___ Extracted data ___

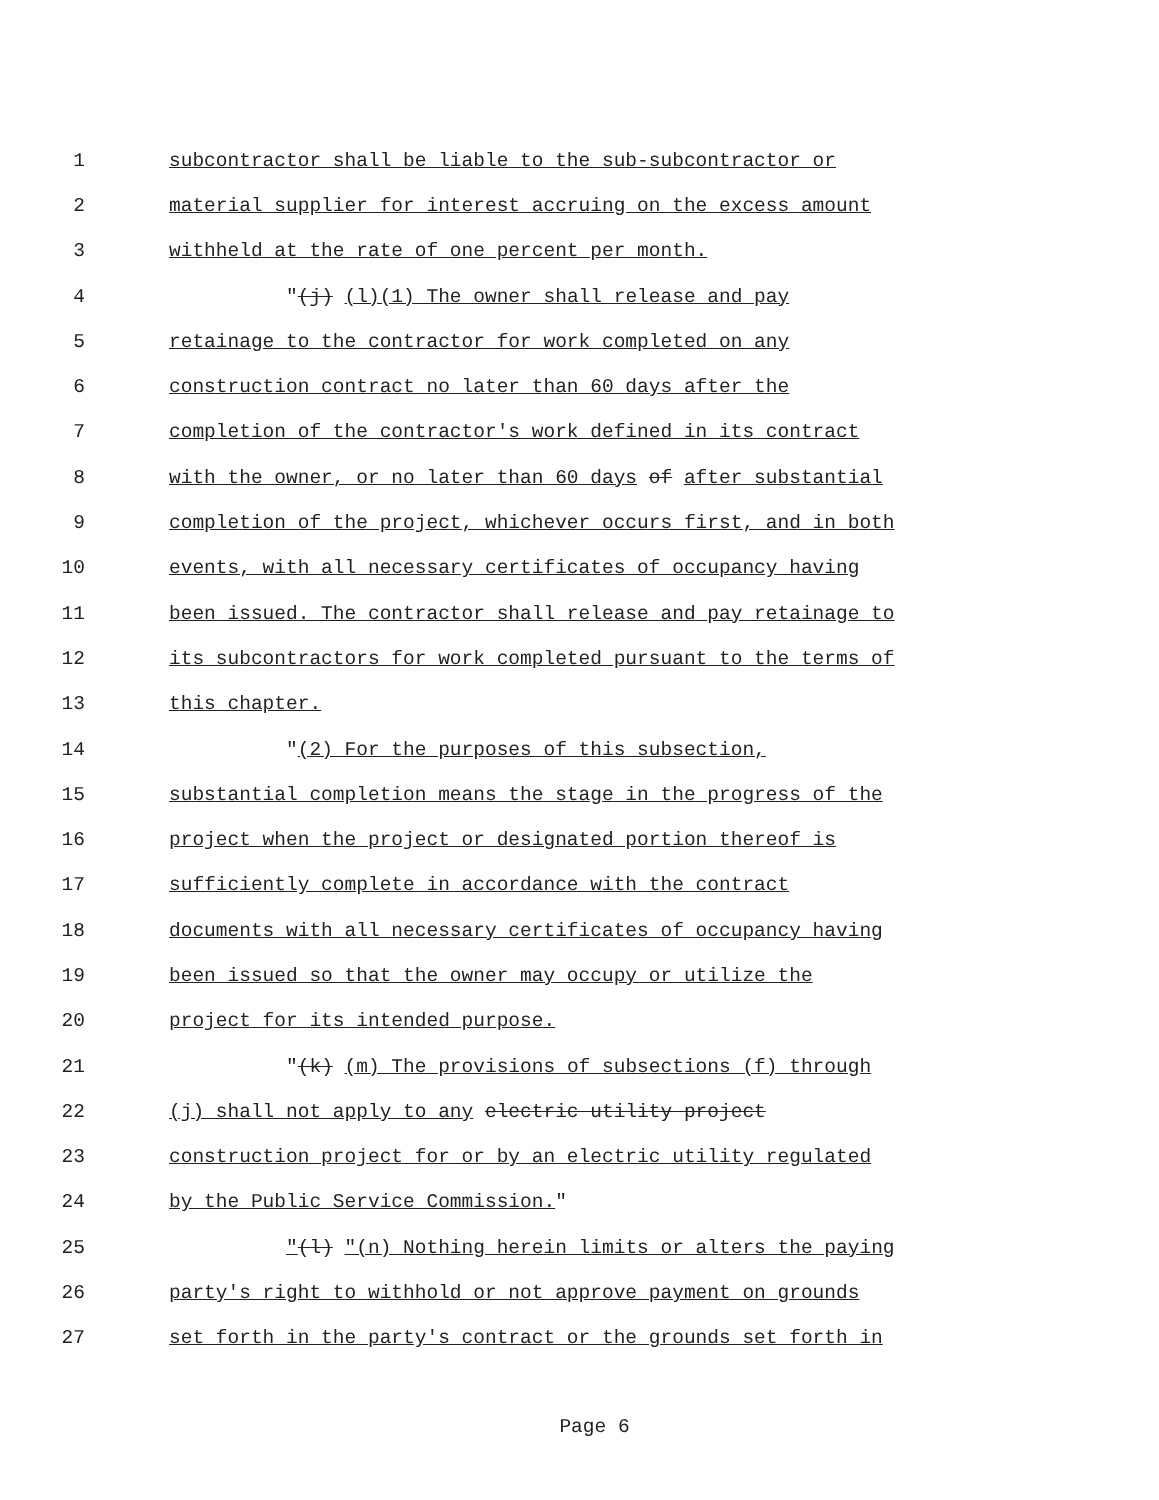1 subcontractor shall be liable to the sub-subcontractor or
2 material supplier for interest accruing on the excess amount
3 withheld at the rate of one percent per month.
4 "(j) (l)(1) The owner shall release and pay
5 retainage to the contractor for work completed on any
6 construction contract no later than 60 days after the
7 completion of the contractor's work defined in its contract
8 with the owner, or no later than 60 days of after substantial
9 completion of the project, whichever occurs first, and in both
10 events, with all necessary certificates of occupancy having
11 been issued. The contractor shall release and pay retainage to
12 its subcontractors for work completed pursuant to the terms of
13 this chapter.
14 "(2) For the purposes of this subsection,
15 substantial completion means the stage in the progress of the
16 project when the project or designated portion thereof is
17 sufficiently complete in accordance with the contract
18 documents with all necessary certificates of occupancy having
19 been issued so that the owner may occupy or utilize the
20 project for its intended purpose.
21 "(k) (m) The provisions of subsections (f) through
22 (j) shall not apply to any electric utility project
23 construction project for or by an electric utility regulated
24 by the Public Service Commission."
25 "(l) "(n) Nothing herein limits or alters the paying
26 party's right to withhold or not approve payment on grounds
27 set forth in the party's contract or the grounds set forth in
Page 6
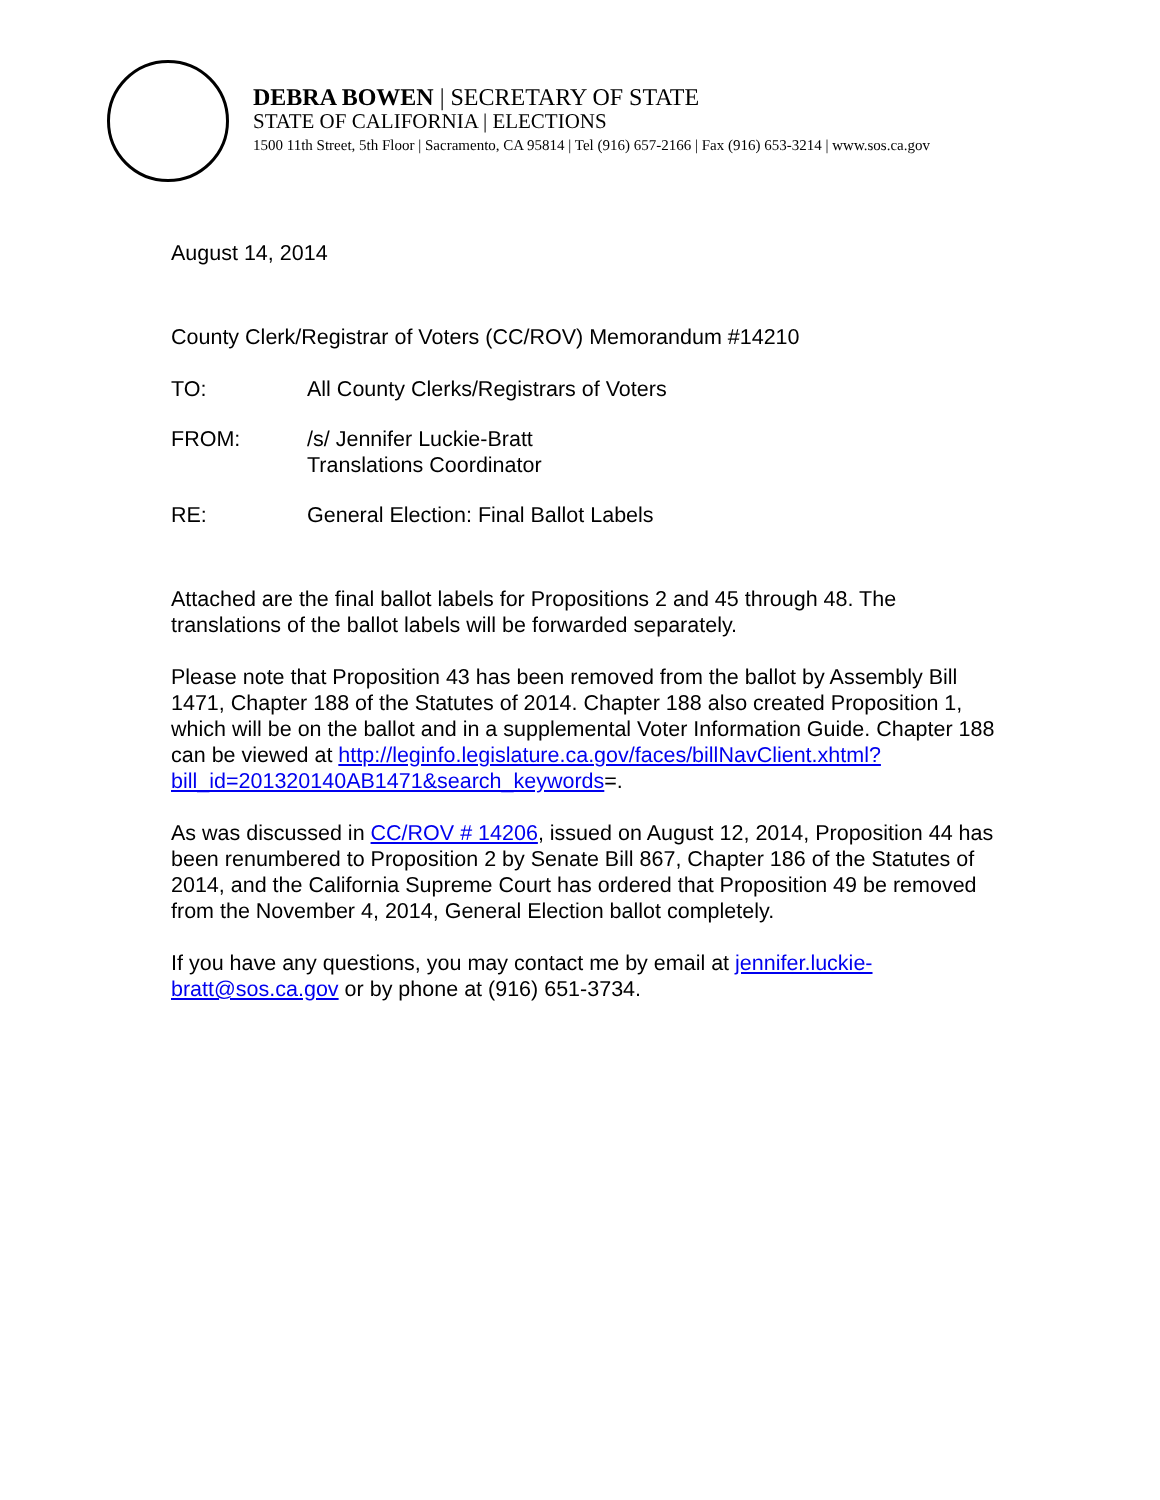DEBRA BOWEN | SECRETARY OF STATE
STATE OF CALIFORNIA | ELECTIONS
1500 11th Street, 5th Floor | Sacramento, CA 95814 | Tel (916) 657-2166 | Fax (916) 653-3214 | www.sos.ca.gov
August 14, 2014
County Clerk/Registrar of Voters (CC/ROV) Memorandum #14210
TO: All County Clerks/Registrars of Voters
FROM: /s/ Jennifer Luckie-Bratt
Translations Coordinator
RE: General Election: Final Ballot Labels
Attached are the final ballot labels for Propositions 2 and 45 through 48. The translations of the ballot labels will be forwarded separately.
Please note that Proposition 43 has been removed from the ballot by Assembly Bill 1471, Chapter 188 of the Statutes of 2014. Chapter 188 also created Proposition 1, which will be on the ballot and in a supplemental Voter Information Guide. Chapter 188 can be viewed at http://leginfo.legislature.ca.gov/faces/billNavClient.xhtml?bill_id=201320140AB1471&search_keywords=.
As was discussed in CC/ROV # 14206, issued on August 12, 2014, Proposition 44 has been renumbered to Proposition 2 by Senate Bill 867, Chapter 186 of the Statutes of 2014, and the California Supreme Court has ordered that Proposition 49 be removed from the November 4, 2014, General Election ballot completely.
If you have any questions, you may contact me by email at jennifer.luckie-bratt@sos.ca.gov or by phone at (916) 651-3734.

___

■ Work request ■
Copy exactly the stretch of data above from the line with "1500 11th Street, 5th" through the line with "RE: General Election: Final Ballot Labels", and omit all other lines.

■ Reply ■
1500 11th Street, 5th Floor | Sacramento, CA 95814 | Tel (916) 657-2166 | Fax (916) 653-3214 | www.sos.ca.gov
August 14, 2014
County Clerk/Registrar of Voters (CC/ROV) Memorandum #14210
TO: All County Clerks/Registrars of Voters
FROM: /s/ Jennifer Luckie-Bratt
Translations Coordinator
RE: General Election: Final Ballot Labels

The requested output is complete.